The split squat hold builds hip mobility while reinforcing single-leg strength and control. This position challenges both hip flexion and extension, making it highly functional for activities like walking and climbing stairs. It’s also a good indicator of balance between the hips.

Muscles Trained: Glutes, quadriceps, hip flexors, and core stabilizers

How to Do It:

  1. Step your right foot forward and your left foot back into a split stance.
  2. Brace your core and lower straight down into a controlled split squat.
  3. Stop when your back knee hovers just above the floor.
  4. Keep your torso tall and your front heel grounded.
  5. Hold the bottom position while breathing steadily.
  6. Switch sides after the hold time.

Recommended Sets and Reps: Perform 2 to 3 sets of 20 to 30 second holds per side. Rest for 45 to 60 seconds between each set.

Best Variations: Supported split squat hold, front foot elevated hold, rear foot elevated hold

Form Tip: Lower straight down rather than drifting forward into your front knee.

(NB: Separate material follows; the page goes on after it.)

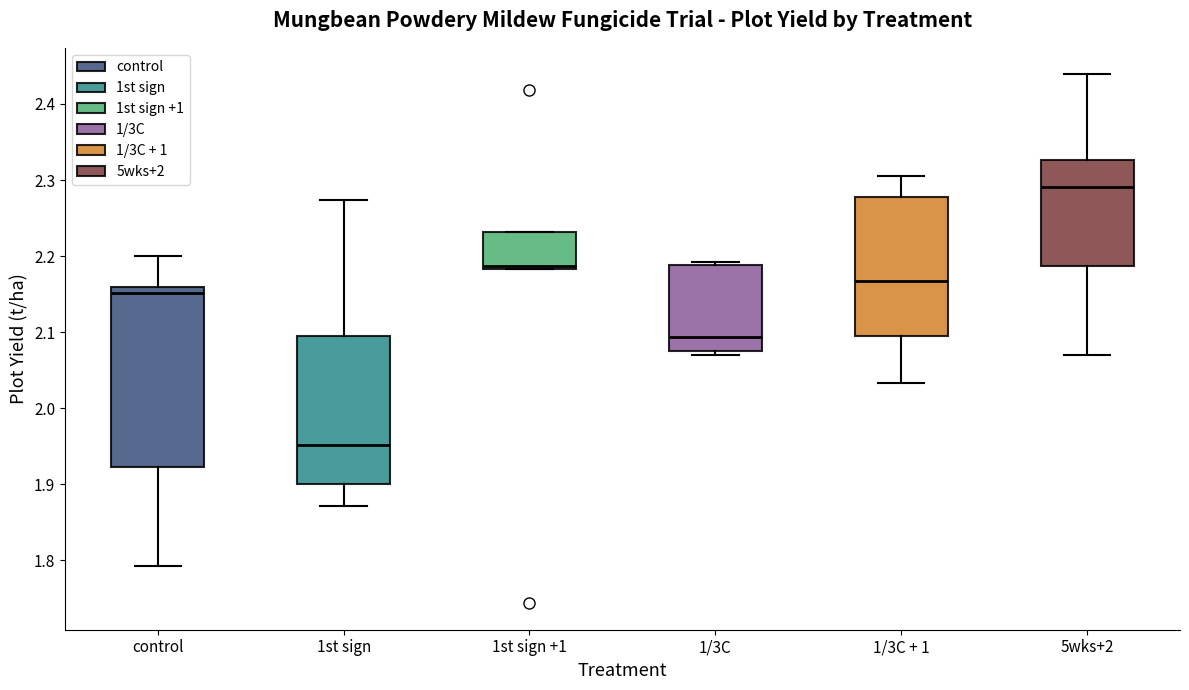

Which box has the highest median line?

5wks+2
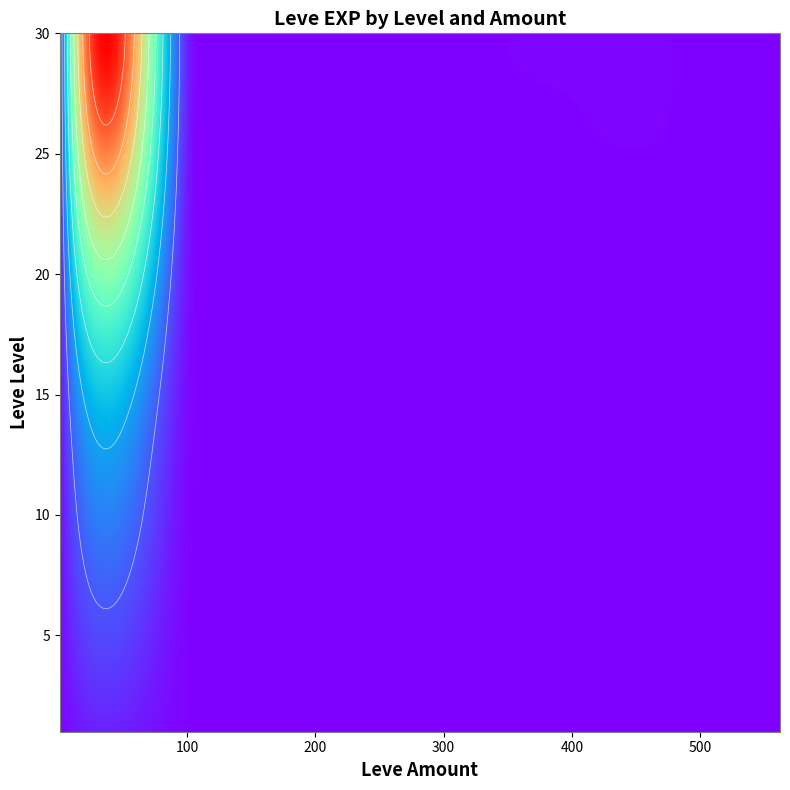

The 295 series shows -6703 at 30. True or false?

False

Tips for Improving Hip Mobility

Improving hip mobility after 55 requires consistency, patience, and proper form. Frequent, controlled movements are more effective than infrequent, intense stretching sessions. Research suggests that even modest daily improvements can add up quickly.

  • Practice regularly: Aim for mobility work most days of the week.
  • Breathe deeply: Slow, calm breathing helps muscles relax.
  • Stay within your limits: Gentle tension is more effective than pushing into pain.
  • Address imbalances: Spend extra time on the tighter hip if needed.
  • Combine with strength training: Strong hips support and maintain mobility.
  • Be patient: Consistent effort yields results over time.

By incorporating these positions and tips into your routine, you can work towards maintaining – or regaining – healthy hip mobility and enjoying a more active, independent life.